GitHub - wiluite/CSV_co_old: C++20 CSV data reader

C++20 CSV data reader

About
FAQ
Features
Minimum Supported Compilers
Acknowledgments
Example
API
Problems
Benchmarks
Build All

About

CSV_co is a C++20 coroutine-driven, callback-providing and sane CSV data reader, or parser. Hope, it is in line with standard RFC 4180. This is because it was conceived to handle with field selection carefully.
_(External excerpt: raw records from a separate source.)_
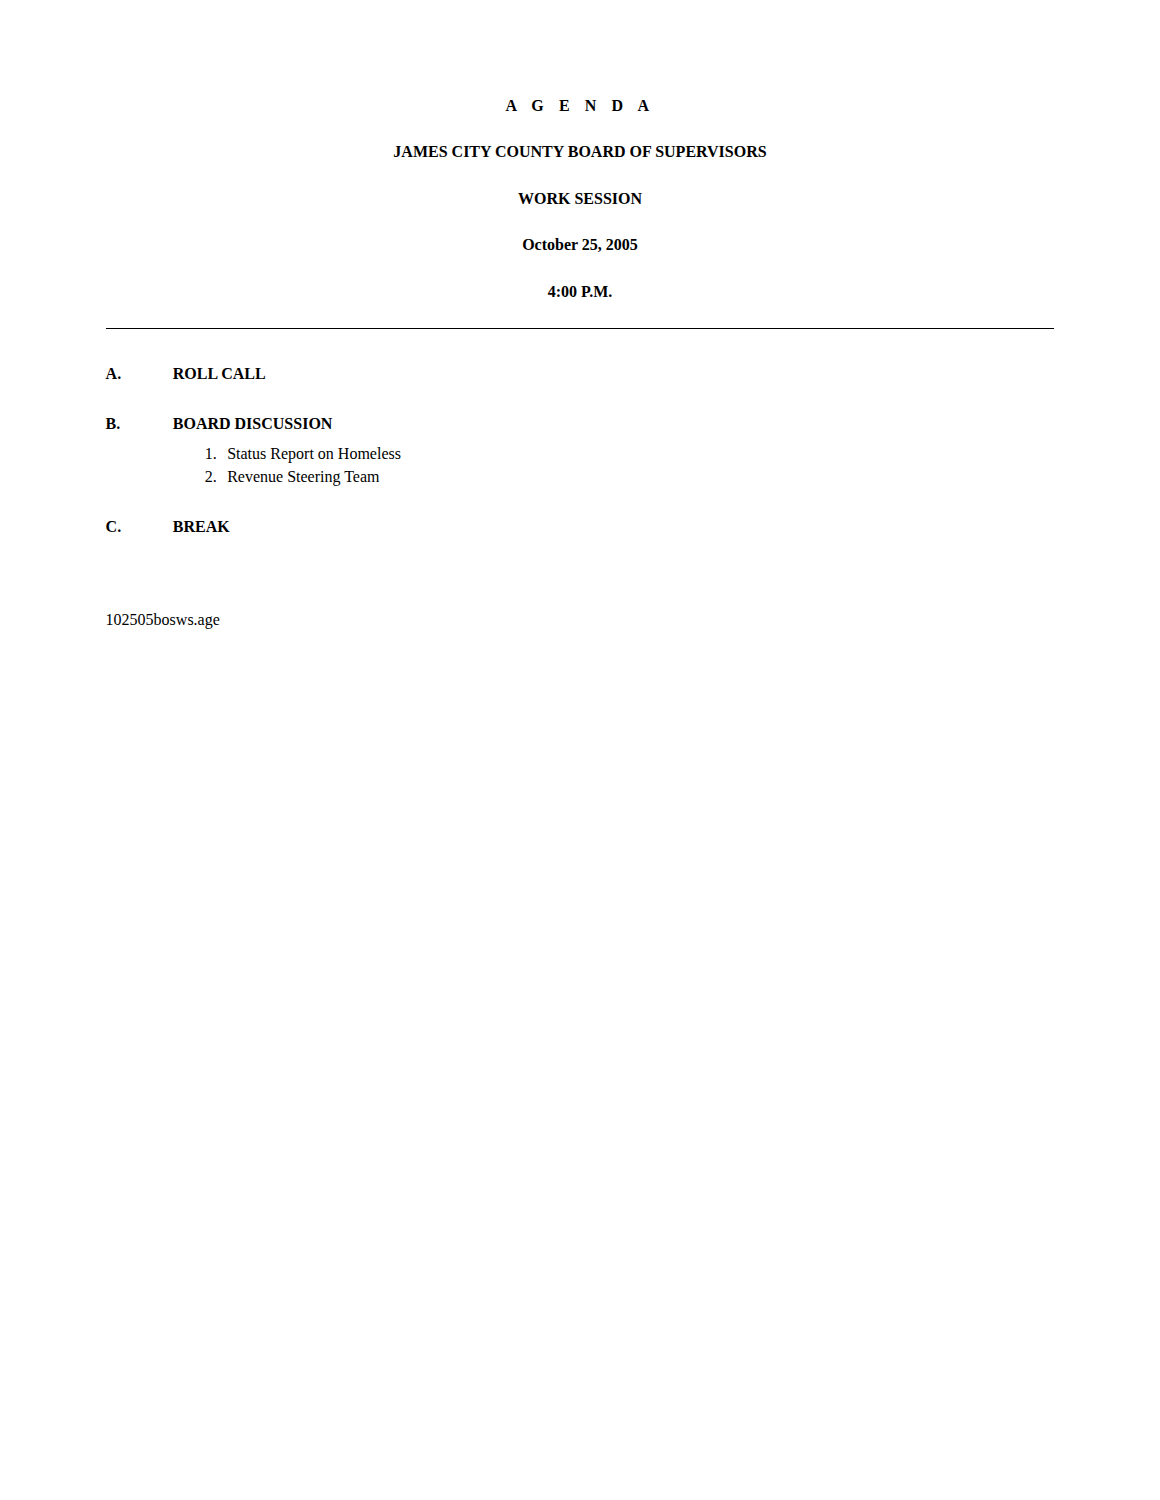A G E N D A
JAMES CITY COUNTY BOARD OF SUPERVISORS
WORK SESSION
October 25, 2005
4:00 P.M.
A. ROLL CALL
B. BOARD DISCUSSION
Status Report on Homeless
Revenue Steering Team
C. BREAK
102505bosws.age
The following requirements tend to be satisfied:

Windows and Unix style line endings.
Optional header line.
Each row (record) must contain the same number of fields.
A field can be enclosed in double quotes.
If a field contains commas, line breaks, double quotes, then this field must be enclosed in double quotes.
The double-quotes character in the field must be doubled.
Extension: partly double-quoted fields (non-quoted string fields with arbitrarily double-quoted parts)

FAQ

Why another parser?

Because I am very unsure about some authors' workings on complicated CSV fields.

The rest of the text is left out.